Similarly, migrants obliged to leave will want to go elsewhere, and many are already applying for visas to Canada (a perennial favourite) and the UK, and entering the US green card lottery scheme. And other social changes—and Saudi Arabia, under King Abdullah, more moderate than his predecessors, certainly seems to be changing— can also have an effect on migrants. Permitting women to drive, for example, would on the face of it, be an entirely positive move—but what about the 500,000 immigrant drivers who risk losing their jobs?

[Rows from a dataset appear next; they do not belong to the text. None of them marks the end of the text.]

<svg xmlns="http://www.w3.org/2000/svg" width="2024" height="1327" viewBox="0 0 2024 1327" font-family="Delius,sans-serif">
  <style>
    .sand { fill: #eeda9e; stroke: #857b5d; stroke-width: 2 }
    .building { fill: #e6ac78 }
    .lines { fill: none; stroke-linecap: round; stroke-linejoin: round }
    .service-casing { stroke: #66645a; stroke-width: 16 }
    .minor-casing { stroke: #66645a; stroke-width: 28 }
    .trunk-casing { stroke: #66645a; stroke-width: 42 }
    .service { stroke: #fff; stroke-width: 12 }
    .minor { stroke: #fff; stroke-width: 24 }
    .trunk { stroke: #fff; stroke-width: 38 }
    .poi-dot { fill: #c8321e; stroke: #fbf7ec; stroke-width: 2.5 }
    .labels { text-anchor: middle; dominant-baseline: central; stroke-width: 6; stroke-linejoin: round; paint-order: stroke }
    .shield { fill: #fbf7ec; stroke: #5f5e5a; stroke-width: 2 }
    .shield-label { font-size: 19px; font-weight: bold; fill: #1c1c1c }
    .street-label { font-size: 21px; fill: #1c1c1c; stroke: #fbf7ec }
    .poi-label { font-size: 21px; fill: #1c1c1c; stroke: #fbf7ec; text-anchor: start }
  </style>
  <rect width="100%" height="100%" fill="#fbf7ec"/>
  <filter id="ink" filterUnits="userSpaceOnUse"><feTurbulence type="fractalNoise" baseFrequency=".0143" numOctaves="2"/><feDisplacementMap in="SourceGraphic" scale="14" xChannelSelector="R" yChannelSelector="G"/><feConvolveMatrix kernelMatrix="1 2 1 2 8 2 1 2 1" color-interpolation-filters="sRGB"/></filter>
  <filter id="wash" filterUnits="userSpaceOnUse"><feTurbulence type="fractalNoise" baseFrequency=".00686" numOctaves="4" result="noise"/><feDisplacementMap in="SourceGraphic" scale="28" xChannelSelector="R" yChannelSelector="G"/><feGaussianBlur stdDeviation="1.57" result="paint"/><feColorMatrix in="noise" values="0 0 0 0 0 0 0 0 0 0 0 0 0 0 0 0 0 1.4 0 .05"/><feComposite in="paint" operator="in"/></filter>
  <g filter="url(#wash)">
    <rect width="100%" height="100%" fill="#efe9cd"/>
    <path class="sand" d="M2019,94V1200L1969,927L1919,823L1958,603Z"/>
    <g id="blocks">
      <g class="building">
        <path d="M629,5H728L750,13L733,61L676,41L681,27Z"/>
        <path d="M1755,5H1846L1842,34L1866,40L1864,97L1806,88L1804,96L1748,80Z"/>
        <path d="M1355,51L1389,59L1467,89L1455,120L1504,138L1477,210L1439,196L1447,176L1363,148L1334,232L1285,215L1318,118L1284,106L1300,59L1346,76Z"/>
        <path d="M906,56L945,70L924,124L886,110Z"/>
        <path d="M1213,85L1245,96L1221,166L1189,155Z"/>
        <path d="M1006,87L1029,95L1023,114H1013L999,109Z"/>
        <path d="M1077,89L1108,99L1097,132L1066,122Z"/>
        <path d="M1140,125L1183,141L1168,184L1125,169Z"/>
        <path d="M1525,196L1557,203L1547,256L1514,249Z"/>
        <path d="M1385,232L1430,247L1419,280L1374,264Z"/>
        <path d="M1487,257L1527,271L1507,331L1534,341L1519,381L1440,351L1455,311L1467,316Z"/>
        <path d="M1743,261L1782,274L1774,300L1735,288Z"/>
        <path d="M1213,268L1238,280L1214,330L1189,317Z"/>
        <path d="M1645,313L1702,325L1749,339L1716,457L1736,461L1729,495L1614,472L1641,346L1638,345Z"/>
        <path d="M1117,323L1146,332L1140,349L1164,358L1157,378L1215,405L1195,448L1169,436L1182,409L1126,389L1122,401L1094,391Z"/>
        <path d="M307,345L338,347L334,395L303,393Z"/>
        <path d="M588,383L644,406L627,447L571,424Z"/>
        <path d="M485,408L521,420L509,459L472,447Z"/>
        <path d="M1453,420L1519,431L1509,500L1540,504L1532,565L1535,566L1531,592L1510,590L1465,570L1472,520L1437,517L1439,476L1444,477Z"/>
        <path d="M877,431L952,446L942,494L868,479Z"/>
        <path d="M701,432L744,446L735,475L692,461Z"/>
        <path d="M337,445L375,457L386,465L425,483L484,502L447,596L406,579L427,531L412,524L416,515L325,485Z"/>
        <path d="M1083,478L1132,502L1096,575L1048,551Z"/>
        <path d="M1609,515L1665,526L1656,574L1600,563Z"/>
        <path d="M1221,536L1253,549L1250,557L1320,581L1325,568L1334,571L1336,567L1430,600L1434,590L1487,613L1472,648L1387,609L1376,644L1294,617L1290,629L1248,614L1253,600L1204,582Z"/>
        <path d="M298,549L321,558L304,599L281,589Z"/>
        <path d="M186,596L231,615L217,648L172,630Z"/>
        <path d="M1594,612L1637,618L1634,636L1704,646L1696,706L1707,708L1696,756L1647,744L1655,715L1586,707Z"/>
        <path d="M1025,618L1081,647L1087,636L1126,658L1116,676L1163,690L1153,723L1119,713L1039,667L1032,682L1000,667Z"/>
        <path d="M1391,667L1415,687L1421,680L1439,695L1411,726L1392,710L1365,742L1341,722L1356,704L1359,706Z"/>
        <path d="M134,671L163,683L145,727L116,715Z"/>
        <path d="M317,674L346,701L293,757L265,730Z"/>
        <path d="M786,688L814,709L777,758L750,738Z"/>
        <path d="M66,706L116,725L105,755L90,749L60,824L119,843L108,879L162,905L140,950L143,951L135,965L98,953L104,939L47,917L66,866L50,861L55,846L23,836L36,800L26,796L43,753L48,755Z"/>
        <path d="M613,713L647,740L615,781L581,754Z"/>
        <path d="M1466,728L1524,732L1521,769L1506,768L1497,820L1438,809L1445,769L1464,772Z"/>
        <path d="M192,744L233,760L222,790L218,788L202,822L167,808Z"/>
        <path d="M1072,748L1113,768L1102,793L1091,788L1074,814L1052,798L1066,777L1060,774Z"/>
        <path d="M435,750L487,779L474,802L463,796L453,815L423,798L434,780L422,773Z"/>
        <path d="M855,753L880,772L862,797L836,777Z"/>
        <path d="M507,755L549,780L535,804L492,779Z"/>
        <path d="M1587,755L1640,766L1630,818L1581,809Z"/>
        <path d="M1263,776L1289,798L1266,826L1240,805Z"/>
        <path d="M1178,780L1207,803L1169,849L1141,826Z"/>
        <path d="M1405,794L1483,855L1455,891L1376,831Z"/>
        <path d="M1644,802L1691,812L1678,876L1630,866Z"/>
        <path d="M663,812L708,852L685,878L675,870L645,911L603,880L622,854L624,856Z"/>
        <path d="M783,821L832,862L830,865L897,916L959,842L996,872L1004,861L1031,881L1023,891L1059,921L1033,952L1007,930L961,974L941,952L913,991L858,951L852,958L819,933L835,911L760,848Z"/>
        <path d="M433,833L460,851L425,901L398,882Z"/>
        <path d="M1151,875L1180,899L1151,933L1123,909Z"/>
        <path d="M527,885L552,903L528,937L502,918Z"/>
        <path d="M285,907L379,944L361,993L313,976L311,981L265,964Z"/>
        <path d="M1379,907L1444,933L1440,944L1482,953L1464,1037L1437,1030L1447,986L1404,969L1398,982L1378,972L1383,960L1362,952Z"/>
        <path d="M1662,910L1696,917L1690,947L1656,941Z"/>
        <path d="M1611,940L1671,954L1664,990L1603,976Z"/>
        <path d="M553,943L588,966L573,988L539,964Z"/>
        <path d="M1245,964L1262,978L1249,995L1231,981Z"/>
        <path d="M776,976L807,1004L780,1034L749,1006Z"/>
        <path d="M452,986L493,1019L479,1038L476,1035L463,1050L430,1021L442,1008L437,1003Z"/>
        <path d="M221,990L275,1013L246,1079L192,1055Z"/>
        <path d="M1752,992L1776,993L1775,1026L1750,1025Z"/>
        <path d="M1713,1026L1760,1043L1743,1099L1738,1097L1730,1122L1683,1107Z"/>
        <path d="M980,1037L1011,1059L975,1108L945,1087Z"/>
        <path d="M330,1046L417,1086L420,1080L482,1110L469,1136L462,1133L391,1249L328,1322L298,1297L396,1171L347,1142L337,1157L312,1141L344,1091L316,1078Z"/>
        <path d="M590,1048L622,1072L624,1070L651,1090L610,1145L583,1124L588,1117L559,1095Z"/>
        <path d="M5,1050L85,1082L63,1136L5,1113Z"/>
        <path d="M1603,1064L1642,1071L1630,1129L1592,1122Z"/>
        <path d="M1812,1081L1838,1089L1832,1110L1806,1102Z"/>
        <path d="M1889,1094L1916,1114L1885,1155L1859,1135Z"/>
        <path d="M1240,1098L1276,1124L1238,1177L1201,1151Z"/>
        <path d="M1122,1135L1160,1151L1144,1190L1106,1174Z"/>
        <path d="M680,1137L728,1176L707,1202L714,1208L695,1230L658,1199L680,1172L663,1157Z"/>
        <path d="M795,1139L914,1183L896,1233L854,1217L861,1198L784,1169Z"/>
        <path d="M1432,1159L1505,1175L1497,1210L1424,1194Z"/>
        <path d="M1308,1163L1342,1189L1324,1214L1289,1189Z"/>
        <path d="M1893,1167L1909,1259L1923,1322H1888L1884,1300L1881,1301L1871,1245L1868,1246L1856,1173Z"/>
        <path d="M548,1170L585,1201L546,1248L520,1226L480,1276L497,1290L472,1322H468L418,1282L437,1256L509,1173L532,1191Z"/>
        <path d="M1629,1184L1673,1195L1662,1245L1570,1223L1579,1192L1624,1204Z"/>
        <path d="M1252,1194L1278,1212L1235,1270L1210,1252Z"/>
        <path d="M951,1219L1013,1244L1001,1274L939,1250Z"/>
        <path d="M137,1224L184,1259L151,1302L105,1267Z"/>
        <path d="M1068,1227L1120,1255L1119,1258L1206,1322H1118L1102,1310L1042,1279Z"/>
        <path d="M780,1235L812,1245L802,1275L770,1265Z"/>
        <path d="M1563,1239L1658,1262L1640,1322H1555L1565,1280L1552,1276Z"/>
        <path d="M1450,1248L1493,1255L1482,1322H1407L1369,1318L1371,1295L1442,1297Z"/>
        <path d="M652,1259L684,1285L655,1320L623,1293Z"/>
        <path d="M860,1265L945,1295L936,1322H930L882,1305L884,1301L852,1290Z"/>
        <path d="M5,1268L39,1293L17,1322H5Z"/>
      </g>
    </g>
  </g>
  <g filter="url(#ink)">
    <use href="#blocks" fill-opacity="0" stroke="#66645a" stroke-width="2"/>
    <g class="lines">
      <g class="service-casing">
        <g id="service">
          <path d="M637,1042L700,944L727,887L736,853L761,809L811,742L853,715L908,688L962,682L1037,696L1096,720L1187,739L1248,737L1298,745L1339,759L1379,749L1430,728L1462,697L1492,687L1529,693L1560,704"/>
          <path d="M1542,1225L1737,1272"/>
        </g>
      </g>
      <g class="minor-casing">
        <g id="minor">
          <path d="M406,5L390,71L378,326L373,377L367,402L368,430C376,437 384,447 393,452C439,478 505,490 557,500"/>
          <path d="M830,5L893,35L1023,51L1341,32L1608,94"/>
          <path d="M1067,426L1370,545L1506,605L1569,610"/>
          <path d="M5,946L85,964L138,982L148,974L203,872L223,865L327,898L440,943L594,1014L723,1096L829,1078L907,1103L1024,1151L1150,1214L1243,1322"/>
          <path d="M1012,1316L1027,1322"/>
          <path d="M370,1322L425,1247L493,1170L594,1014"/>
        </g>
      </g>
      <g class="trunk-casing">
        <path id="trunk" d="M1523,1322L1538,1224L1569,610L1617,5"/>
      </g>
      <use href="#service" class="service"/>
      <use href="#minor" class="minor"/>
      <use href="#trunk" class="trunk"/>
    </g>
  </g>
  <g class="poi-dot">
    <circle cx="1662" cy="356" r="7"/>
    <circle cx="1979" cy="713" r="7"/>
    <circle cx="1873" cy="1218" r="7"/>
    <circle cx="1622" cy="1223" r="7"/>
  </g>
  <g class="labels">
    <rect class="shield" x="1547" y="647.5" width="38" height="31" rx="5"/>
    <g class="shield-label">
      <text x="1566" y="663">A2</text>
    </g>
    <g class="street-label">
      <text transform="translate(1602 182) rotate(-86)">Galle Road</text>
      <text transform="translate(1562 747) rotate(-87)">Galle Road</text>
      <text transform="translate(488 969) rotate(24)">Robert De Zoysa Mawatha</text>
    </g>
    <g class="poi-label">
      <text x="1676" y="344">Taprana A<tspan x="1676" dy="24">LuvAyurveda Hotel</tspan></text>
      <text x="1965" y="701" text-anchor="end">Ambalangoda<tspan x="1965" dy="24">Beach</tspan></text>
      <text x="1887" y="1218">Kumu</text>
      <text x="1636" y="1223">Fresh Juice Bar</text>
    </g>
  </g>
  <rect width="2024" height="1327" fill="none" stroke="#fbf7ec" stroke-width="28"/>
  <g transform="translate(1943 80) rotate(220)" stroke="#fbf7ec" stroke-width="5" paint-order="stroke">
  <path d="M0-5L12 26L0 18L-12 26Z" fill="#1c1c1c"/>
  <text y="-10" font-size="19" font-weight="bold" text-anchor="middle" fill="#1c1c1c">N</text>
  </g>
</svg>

Saudi Arabia is the largest of the Gulf states, with a heterogeneity that the others lack, with their small populations and hydrocarbon-based economies: a large population, with both wealth and poverty, culturally diverse and geographically varied (with much scope for tourism) and a large agricultural sector—something that often comes as a surprise to those whose images of Saudi are of bedouin, camels and oil wells. But these are also difficult times for the kingdom. It is no longer isolated: facility of travel and, particularly, the internet, have brought foreign influences, for better or for worse. Economically the country is perhaps more dependent on its foreign partners that during the oil-boom years of the 1970s, and among them are the immigrants who have made the country what it is. Immigrants, particularly in Mecca and Jeddah, have long been part of Saudi life and their contributions to Saudi society have generally been beneficial. If the country is to continue to prosper, economically and socially, it is likely they will remain part of it for some time to come.